今日は『触楽入門 -はじめて世界に触れるときのように-』(著:テクタイル)から「落ち込んだときは、やわらかくて、あたたかい、テディベアに触れてみよう」を読みました。

少し昨日読んだ内容を振り返ると、「視覚と触覚は同期して錯覚を起こす」というテーマにふれました。

つい立てを隔てて自分の手とゴムで作られた手のサンプルを対置しておきます。そのサンプルの手に何かをあててみると、あたかも自分の手に触れられたかのような錯覚が起こる。たとえば、サンプルの手に氷をあててみると自分の手もヒンヤリと感じられたり、筆でなでてみると自分の手がなでられたような感覚になる。

これは、視覚情報が触覚情報に変換されることで生じる錯覚です。視覚と触覚が同期するのです。麻酔で感覚をマヒさせた手を触れてみても、感覚神経における情報伝達は行われないはずなのに、脳が視覚情報を触覚情報に変換することで触れられている感覚がするとの実験結果も紹介されていました。

身体はとても不思議だと感じます。「身体とは何だろう?」という問いを立てたとき、身体は必ずしも物質的な肉体だけを意味するのではなく「物質的な肉体と知覚(精神)の総体」なのだとあらためて感じたのでした。

さて、今回読んだ範囲は「触感の心地よさと受容されている感覚」というテーマが展開されていました。

やわらかさ・つながりの感覚

「受容されている」とはどのような感覚なのでしょうか。シンガポール国立大学のジェイ・ナラヤナン博士が、子供たちがテディベアを好むという日常的な現象に注目したことが紹介されています。

テディベアは、柔らかく、暖かく、そしていつ触れても受け入れてくれます。中性的な顔立ちで、笑っているようにも、寂しげな顔のようにも見える。テディベアは、受容のメタファーです。そこでナラヤナンらは、テディベアに触れることで疎外感が癒されるのではないか、という仮説を立てました。

テディベアに触れることで疎外感が癒される。「ふんわり」とした柔らかさに包まれると、どこかホッとするような心地になりますよね。たとえば服の生地の質感も肌になじむように柔らかいとどこか安心します。

そういえば、スヌーピーの登場人物の一人であるライナス君も「毛布」を肌身離さず持っていますよね。安心感があるのだそうです。このホッとする感覚は「受け入れてくれている(孤立していない)」という感覚に近いのかもしれません。

これを裏付ける実験が紹介されていました。
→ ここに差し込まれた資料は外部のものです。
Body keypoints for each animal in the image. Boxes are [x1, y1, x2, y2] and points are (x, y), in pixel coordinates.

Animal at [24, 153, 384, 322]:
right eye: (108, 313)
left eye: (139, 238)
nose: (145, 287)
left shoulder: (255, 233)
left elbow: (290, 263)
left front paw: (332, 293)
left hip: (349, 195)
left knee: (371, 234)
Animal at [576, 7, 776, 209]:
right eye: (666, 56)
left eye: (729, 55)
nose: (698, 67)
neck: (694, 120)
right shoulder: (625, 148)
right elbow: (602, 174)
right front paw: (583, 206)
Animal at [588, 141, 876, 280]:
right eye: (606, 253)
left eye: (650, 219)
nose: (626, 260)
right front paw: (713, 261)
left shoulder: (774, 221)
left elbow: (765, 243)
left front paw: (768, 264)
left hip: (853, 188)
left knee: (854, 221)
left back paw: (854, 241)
パーソナリティ・テスト(性格診断テスト)を行い、一方のグループには「将来、あなたは社会から認められます」、もう一方のグループには「将来、あなたは社会的に孤立してしまう」というフィードバックを与えます。テストの後で、テディベアに対して支払う金額に違いあるのかを調べたそうです。

実験結果は、次の通り。「社会から認められる」と言われたグループでは、触感のありなしにかかわらず、テディベアに支払いたいと思う金額に違いはありませんでした。一方で、「社会的に孤立する」と言われたグループでは、テディベアに触れた被験者のほうが、支払いたいと思う金額が高くなりました。自分に自信がなくなり、不安感が高まったときに、ある種の救いとして触感が求められたと想像できます。
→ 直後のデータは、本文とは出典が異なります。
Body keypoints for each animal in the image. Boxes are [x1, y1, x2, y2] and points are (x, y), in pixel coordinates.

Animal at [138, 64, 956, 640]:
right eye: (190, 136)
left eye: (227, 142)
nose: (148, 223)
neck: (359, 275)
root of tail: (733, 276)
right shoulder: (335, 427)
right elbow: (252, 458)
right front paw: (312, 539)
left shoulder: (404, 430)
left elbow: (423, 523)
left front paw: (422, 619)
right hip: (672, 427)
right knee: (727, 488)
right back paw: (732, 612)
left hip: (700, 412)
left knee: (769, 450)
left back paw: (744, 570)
支払いたいと思う金額の違いは何を意味するのでしょうか? パーソナルテストの結果を信じて「将来孤立するのだろうか」という気持ちがテディベアにふれたことで和らぐ。その安心感が「テディベアは自分にとって大切な存在だ」という関係が生まれた、ということなのでしょうか。

皮膚を通じてつながりを実感すること

著者は「心地よいものに触れると気持ちが落ち着く」ことについて、次のように述べています。
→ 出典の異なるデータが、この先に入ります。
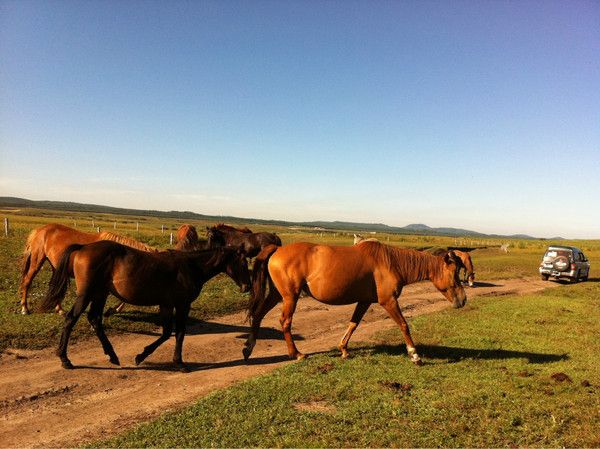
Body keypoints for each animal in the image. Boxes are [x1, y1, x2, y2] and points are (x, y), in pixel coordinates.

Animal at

人から触れられたり、心地よいものに触れたりすることで気持ちが落ち着くのは、「他者が自分を受け入れてくれている」という感覚を、皮膚を通して具体的に確認できるからではないでしょうか。洋服はもとより、触感のよいものを選びたいという気持ちの背後には、「受け入れてもらいたい」という根源的な欲求が隠れているのだと思います。

「他者が自分を受け入れてくれているという感覚を、皮膚を通して具体的に確認できる」

この言葉にハッとしました。心地よいものにふれるとやはりホッとします。そのとき自分に「受け入れてもらいたい」という気持ちがあるのかは正直分りません。

「受け入れられている」という感覚は「誰かとつながっている」という感覚と極めて近いと思います。人は色々な存在とつながることができるのだな、と感じます。人とつながるだけではなくて、モノとつながることもできる。

「柔らかさとつながりの関係性」「身体を通したつながりの実感」

大事にしたいキーワードがまた増えました。